Exercise directions: Show each line from the listing that includes the word "picture".

Entries provided:
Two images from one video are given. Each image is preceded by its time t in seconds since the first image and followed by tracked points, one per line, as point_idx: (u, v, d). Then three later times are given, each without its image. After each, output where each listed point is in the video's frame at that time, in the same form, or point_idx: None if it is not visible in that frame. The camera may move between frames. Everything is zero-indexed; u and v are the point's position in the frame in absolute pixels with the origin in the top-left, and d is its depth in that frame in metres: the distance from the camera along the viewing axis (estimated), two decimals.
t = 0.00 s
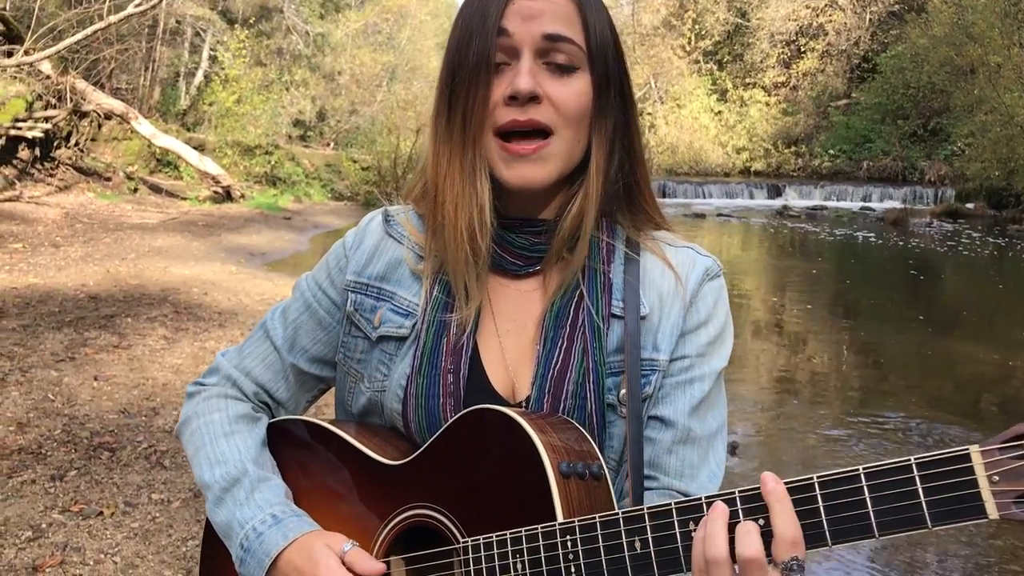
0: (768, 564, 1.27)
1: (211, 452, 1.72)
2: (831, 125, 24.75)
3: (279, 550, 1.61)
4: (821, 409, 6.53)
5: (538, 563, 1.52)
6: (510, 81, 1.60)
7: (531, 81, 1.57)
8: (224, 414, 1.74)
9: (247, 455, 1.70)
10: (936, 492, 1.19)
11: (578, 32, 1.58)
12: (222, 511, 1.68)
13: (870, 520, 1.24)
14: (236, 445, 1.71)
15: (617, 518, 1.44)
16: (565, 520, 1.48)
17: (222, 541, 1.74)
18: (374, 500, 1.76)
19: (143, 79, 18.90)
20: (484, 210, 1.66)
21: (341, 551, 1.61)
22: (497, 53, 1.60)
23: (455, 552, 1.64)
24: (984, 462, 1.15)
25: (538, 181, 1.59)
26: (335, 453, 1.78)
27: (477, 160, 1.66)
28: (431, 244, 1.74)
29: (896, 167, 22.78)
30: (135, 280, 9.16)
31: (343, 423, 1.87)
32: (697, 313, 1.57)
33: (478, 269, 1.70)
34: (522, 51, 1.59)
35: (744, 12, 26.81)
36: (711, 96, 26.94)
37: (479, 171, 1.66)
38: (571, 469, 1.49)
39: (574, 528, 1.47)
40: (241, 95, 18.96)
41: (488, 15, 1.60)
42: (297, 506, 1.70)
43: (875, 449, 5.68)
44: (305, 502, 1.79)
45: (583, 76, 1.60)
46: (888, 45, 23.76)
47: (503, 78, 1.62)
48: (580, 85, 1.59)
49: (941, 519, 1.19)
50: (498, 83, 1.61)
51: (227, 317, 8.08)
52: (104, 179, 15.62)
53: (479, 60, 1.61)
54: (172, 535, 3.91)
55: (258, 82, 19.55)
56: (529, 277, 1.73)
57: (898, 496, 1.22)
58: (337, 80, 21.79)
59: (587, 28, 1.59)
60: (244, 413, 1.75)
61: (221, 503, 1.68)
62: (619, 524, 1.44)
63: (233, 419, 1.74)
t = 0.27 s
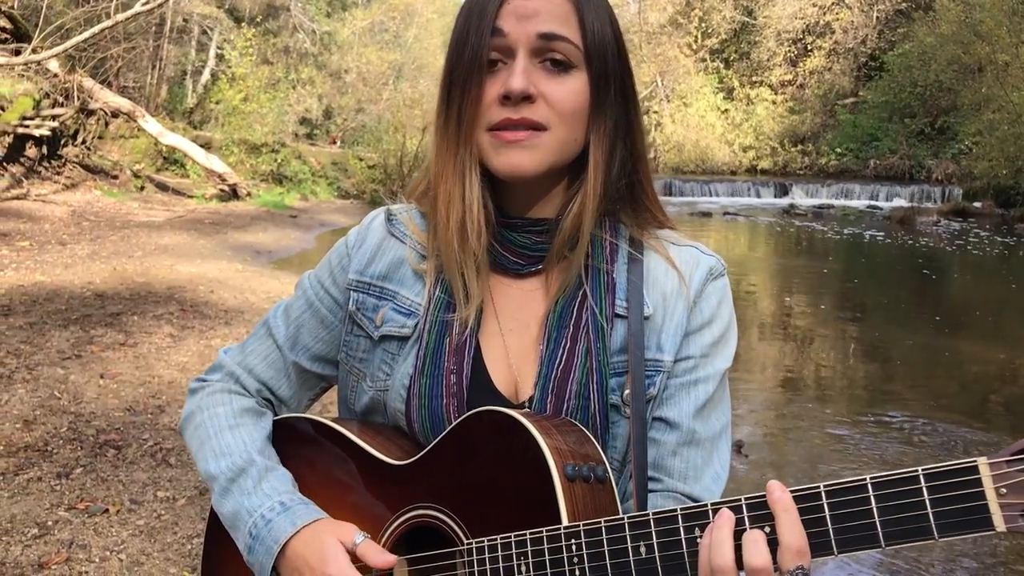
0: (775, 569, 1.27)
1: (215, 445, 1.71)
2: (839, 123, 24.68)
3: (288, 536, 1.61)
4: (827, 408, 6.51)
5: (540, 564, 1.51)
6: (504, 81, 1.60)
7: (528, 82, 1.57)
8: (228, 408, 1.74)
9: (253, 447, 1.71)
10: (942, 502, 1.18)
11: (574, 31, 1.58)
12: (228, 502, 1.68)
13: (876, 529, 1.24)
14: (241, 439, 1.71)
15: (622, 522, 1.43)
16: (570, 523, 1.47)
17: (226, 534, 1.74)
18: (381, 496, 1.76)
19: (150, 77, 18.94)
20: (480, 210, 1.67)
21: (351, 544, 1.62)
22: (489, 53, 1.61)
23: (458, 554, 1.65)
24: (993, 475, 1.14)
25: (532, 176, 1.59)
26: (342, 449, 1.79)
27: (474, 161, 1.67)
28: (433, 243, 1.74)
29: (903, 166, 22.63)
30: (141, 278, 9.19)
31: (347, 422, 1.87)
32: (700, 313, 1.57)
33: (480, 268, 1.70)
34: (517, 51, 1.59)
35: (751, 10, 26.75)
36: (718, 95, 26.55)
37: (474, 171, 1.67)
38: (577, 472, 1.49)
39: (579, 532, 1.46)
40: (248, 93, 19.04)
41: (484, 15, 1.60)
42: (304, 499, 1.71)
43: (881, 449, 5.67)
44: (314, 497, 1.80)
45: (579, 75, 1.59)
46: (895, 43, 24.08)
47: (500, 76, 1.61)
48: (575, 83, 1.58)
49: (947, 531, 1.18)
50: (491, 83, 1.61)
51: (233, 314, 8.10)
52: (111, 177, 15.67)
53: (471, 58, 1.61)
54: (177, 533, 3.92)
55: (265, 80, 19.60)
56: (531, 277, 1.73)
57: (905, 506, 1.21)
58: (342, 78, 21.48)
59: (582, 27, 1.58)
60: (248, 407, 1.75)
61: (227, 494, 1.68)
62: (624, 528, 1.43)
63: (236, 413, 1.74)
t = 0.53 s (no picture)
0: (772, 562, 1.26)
1: (217, 445, 1.71)
2: (845, 122, 24.66)
3: (283, 534, 1.61)
4: (832, 407, 6.50)
5: (542, 560, 1.51)
6: (513, 80, 1.59)
7: (536, 80, 1.56)
8: (230, 408, 1.75)
9: (253, 445, 1.71)
10: (941, 491, 1.17)
11: (583, 32, 1.58)
12: (228, 501, 1.68)
13: (874, 518, 1.23)
14: (242, 438, 1.71)
15: (622, 514, 1.43)
16: (571, 518, 1.47)
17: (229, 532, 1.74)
18: (382, 492, 1.76)
19: (156, 77, 18.99)
20: (486, 210, 1.66)
21: (334, 537, 1.61)
22: (501, 53, 1.60)
23: (459, 550, 1.64)
24: (991, 462, 1.13)
25: (539, 176, 1.58)
26: (342, 449, 1.79)
27: (480, 158, 1.65)
28: (434, 243, 1.74)
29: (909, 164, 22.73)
30: (147, 277, 9.21)
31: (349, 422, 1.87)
32: (702, 308, 1.56)
33: (481, 268, 1.69)
34: (527, 51, 1.58)
35: (757, 8, 26.68)
36: (724, 93, 26.61)
37: (481, 170, 1.65)
38: (577, 468, 1.48)
39: (579, 526, 1.47)
40: (254, 92, 19.10)
41: (493, 15, 1.59)
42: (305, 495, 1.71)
43: (887, 448, 5.65)
44: (316, 496, 1.80)
45: (587, 77, 1.59)
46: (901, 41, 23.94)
47: (508, 76, 1.60)
48: (584, 86, 1.58)
49: (947, 519, 1.17)
50: (501, 81, 1.60)
51: (238, 313, 8.10)
52: (117, 176, 15.71)
53: (482, 58, 1.59)
54: (181, 531, 3.92)
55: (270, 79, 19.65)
56: (531, 276, 1.72)
57: (903, 494, 1.20)
58: (348, 77, 21.37)
59: (591, 30, 1.58)
60: (250, 406, 1.76)
61: (228, 493, 1.69)
62: (623, 520, 1.43)
63: (238, 412, 1.74)
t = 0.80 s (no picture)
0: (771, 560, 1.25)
1: (219, 450, 1.71)
2: (851, 120, 24.57)
3: (302, 543, 1.61)
4: (838, 406, 6.48)
5: (541, 557, 1.51)
6: (523, 78, 1.58)
7: (546, 79, 1.56)
8: (230, 412, 1.74)
9: (260, 449, 1.71)
10: (942, 484, 1.17)
11: (590, 33, 1.58)
12: (234, 506, 1.69)
13: (878, 513, 1.23)
14: (243, 442, 1.71)
15: (622, 511, 1.43)
16: (570, 517, 1.47)
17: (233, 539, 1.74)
18: (379, 495, 1.76)
19: (162, 76, 19.02)
20: (491, 209, 1.64)
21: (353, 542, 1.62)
22: (511, 51, 1.58)
23: (458, 551, 1.64)
24: (993, 453, 1.13)
25: (548, 172, 1.58)
26: (337, 450, 1.79)
27: (485, 155, 1.63)
28: (432, 242, 1.74)
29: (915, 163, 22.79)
30: (152, 276, 9.22)
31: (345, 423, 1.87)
32: (700, 304, 1.55)
33: (479, 266, 1.69)
34: (535, 50, 1.57)
35: (763, 6, 26.61)
36: (729, 91, 26.54)
37: (487, 168, 1.64)
38: (575, 466, 1.49)
39: (579, 524, 1.46)
40: (260, 92, 19.16)
41: (501, 13, 1.58)
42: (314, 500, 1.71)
43: (893, 447, 5.63)
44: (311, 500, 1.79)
45: (592, 78, 1.59)
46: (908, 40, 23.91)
47: (516, 74, 1.59)
48: (590, 86, 1.58)
49: (950, 512, 1.17)
50: (512, 79, 1.59)
51: (244, 313, 8.11)
52: (123, 175, 15.74)
53: (492, 57, 1.58)
54: (186, 530, 3.93)
55: (276, 78, 19.71)
56: (528, 277, 1.72)
57: (905, 488, 1.20)
58: (353, 77, 21.25)
59: (598, 32, 1.59)
60: (249, 410, 1.75)
61: (234, 497, 1.69)
62: (624, 517, 1.43)
63: (239, 416, 1.74)
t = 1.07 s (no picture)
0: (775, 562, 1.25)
1: (209, 450, 1.71)
2: (856, 118, 24.50)
3: (278, 547, 1.60)
4: (844, 405, 6.46)
5: (541, 557, 1.51)
6: (512, 76, 1.58)
7: (535, 76, 1.55)
8: (224, 411, 1.74)
9: (246, 453, 1.70)
10: (947, 485, 1.17)
11: (582, 28, 1.56)
12: (219, 510, 1.67)
13: (882, 514, 1.22)
14: (235, 442, 1.70)
15: (623, 514, 1.42)
16: (569, 518, 1.47)
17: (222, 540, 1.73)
18: (377, 496, 1.75)
19: (167, 75, 19.05)
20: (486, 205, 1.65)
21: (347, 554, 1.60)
22: (498, 49, 1.59)
23: (457, 551, 1.64)
24: (999, 455, 1.13)
25: (542, 169, 1.57)
26: (337, 453, 1.78)
27: (478, 153, 1.64)
28: (433, 242, 1.74)
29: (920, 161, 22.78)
30: (157, 275, 9.23)
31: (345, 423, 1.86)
32: (702, 305, 1.55)
33: (479, 265, 1.68)
34: (525, 47, 1.57)
35: (768, 4, 26.54)
36: (734, 89, 26.50)
37: (482, 167, 1.64)
38: (576, 467, 1.48)
39: (579, 525, 1.46)
40: (264, 91, 19.22)
41: (491, 11, 1.58)
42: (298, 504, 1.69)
43: (899, 446, 5.60)
44: (308, 502, 1.78)
45: (587, 73, 1.57)
46: (913, 37, 23.51)
47: (506, 72, 1.59)
48: (583, 80, 1.57)
49: (953, 514, 1.17)
50: (500, 78, 1.59)
51: (248, 312, 8.11)
52: (128, 175, 15.78)
53: (481, 55, 1.59)
54: (189, 530, 3.93)
55: (280, 77, 19.76)
56: (531, 276, 1.71)
57: (909, 489, 1.20)
58: (358, 76, 21.25)
59: (590, 25, 1.57)
60: (244, 410, 1.75)
61: (219, 501, 1.67)
62: (624, 521, 1.42)
63: (232, 416, 1.73)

Solution to the problem:
t = 0.53 s (no picture)
t = 0.80 s (no picture)
t = 1.07 s (no picture)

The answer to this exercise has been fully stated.